Más sosegado, se concentró en la acción. «Será mejor que no te distraigas y pienses sólo en interpretar tu papel», se reprendió severo. Si se equivocaba en una de las acometidas tantas veces ensayadas, además de ponerse en ridículo podía lastimar a alguien. Recordó con cuanto ahínco insistió Kiiri en que calculase el grado de inclinación de su acero y en que arremetiese en el momento oportuno. Ahora sabía por qué.
Atento a sus compañeros, ignorando el ruido y la exaltada muchedumbre, ocupó su puesto en espera de la señal. Había algo que lo desorientaba, algo que no acababa de definir, mas tras una breve reflexión se percató de que el enano, además de disfrazarles a ellos, había decorado las distintas plataformas donde debían desarrollarse los combates. Estaban cubiertas de serrín al igual que en los ensayos, si bien modificaban su apariencia unos símbolos que representaban los cuatro confines del mundo.
En torno a estas plataformas, cada una engalanada con su distintivo, ardían carbones, chisporroteaba el fuego y el aceite se agitaba en las burbujas propias del hervor. Unos puentes de madera, tendidos sobre los Pozos de la Muerte, comunicaban las plataformas en un cuadrado regular. Al principio estas hondas cavidades alarmaron a Caramon, mas pronto aprendió que su única finalidad era otorgar un mayor efectismo a los Juegos. Los espectadores se entusiasmaban cuando un luchador era arrastrado hasta la pasarela, y prorrumpían en jubilosas aclamaciones siempre que, por ejemplo, el bárbaro asía a Rolf por los talones y, sin soltarlo, lo descolgaba sobre la bullente masa oleosa. Mientras presenciaba las sesiones de entrenamiento de sus colegas, el guerrero estallaba en carcajadas al descubrir la expresión de terror en el semblante de Rolf y los frenéticos esfuerzos que realizaba para liberarse, que siempre culminaban en una divertida escena en la que el bárbaro recibía un golpe en el cráneo, asestado por los poderosos brazos de su ágil contrincante.

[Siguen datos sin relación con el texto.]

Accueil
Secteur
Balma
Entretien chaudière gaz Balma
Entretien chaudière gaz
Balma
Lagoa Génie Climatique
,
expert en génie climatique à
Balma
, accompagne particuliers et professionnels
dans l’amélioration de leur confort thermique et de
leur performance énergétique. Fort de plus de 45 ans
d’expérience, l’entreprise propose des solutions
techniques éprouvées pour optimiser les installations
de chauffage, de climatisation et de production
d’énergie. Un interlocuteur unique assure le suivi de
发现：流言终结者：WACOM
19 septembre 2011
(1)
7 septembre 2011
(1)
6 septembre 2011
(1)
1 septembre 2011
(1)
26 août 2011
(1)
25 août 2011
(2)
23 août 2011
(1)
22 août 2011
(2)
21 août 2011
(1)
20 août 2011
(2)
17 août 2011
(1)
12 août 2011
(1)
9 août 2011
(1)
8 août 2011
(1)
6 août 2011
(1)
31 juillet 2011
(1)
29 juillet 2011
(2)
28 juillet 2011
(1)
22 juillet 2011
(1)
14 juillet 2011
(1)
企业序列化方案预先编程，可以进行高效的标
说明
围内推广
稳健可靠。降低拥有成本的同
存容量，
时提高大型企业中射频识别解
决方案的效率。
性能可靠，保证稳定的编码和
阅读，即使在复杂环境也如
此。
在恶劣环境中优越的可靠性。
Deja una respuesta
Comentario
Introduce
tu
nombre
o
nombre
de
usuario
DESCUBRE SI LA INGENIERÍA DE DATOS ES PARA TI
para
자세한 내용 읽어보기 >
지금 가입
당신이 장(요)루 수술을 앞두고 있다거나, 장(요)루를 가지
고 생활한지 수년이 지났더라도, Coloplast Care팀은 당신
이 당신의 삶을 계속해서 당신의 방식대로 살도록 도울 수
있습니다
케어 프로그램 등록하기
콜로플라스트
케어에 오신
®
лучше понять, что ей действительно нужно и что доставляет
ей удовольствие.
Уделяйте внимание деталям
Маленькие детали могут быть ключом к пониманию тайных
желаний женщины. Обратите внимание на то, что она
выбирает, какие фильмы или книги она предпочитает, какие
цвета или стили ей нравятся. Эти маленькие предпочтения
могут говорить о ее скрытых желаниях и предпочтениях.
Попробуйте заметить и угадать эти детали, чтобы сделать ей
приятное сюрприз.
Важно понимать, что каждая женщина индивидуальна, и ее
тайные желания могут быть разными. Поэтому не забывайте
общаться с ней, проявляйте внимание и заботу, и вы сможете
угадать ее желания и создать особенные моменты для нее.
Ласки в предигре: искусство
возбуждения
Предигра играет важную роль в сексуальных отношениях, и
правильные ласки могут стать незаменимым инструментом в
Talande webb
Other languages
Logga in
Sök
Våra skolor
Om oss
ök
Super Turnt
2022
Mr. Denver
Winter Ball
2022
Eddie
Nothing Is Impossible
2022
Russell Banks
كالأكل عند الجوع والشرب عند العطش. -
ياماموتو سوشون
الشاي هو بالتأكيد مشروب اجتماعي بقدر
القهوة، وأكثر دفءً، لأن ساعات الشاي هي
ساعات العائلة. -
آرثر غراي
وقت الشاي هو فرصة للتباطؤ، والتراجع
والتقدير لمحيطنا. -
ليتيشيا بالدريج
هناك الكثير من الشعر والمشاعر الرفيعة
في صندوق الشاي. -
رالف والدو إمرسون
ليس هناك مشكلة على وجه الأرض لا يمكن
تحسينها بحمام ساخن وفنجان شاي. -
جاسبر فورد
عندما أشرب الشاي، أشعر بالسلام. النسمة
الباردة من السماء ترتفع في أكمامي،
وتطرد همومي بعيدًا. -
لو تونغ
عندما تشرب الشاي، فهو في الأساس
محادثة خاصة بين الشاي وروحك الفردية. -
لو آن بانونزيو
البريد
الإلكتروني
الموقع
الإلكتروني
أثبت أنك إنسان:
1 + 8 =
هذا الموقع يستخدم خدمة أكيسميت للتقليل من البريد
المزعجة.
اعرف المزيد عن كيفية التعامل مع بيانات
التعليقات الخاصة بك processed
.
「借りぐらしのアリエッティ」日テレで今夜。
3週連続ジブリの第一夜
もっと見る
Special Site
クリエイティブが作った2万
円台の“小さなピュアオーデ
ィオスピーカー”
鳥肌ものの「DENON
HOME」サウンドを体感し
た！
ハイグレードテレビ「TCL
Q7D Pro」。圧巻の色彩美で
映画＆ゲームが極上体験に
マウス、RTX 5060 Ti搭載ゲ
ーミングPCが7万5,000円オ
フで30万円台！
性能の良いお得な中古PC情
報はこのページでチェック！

El sol, aún próximo a su cénit, arrojó un rayo dorado sobre el centro de la arena. Se erguía allí el Obelisco de la Libertad, una alta estructura de metales preciosos que, exhibiendo exquisitas tallas, parecía fuera de lugar en aquel crudo entorno. En su cúspide se recortaba una figura, el contorno de una llave que podía abrir cualquiera de las argollas. Caramon había admirado a menudo el monumento durante sus prácticas, mas nunca vio este objeto emblemático, pues Arack lo guardaba celosamente en su escritorio. El mero hecho de contemplarlo hizo que la férrea anilla de su cuello comenzara a pesarle de manera inusitada. Sus ojos se llenaron de lágrimas al imaginar la libertad, la prerrogativa de levantarse por la mañana y recorrer el mundo a su antojo, algo tan sencillo y tan añorado ahora que lo había perdido.